DATA FOR THE TASK →
>>>
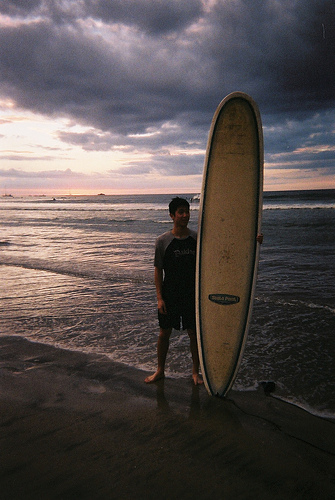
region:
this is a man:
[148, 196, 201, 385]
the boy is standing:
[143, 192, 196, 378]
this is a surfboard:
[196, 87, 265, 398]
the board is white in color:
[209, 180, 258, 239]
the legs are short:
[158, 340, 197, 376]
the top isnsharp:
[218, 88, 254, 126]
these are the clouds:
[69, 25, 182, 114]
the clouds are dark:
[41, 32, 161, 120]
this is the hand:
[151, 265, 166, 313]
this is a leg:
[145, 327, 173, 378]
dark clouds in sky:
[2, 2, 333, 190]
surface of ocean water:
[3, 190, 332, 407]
<<<
>>>
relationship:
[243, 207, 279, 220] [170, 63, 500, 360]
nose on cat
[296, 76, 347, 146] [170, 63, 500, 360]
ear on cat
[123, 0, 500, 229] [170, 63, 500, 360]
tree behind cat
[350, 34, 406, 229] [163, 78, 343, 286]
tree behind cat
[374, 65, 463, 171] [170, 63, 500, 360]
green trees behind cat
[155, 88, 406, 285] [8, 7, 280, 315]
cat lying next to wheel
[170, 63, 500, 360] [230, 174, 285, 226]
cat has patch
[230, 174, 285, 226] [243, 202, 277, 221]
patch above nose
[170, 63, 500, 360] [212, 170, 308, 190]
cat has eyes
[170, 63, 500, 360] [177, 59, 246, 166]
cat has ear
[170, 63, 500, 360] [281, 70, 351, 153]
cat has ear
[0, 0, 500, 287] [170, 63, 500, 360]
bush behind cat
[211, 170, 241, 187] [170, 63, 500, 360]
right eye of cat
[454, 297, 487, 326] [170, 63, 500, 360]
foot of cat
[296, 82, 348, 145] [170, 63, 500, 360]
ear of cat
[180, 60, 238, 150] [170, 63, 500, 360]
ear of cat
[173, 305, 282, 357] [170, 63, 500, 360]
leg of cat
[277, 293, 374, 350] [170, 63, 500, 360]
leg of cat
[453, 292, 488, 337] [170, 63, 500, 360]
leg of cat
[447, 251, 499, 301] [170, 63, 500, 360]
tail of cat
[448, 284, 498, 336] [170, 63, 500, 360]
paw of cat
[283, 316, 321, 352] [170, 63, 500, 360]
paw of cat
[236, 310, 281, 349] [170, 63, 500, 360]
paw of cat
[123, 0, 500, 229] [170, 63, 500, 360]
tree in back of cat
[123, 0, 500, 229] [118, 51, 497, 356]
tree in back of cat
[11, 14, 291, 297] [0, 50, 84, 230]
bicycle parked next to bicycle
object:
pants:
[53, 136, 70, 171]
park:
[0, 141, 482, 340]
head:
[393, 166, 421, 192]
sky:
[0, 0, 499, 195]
<<<
OBJECTIVE → Copy the lines above word for word, from the line with "these are the" up to and including the line with "[3, 190, 332, 407]".

WRITTEN ANSWER →
these are the clouds:
[69, 25, 182, 114]
the clouds are dark:
[41, 32, 161, 120]
this is the hand:
[151, 265, 166, 313]
this is a leg:
[145, 327, 173, 378]
dark clouds in sky:
[2, 2, 333, 190]
surface of ocean water:
[3, 190, 332, 407]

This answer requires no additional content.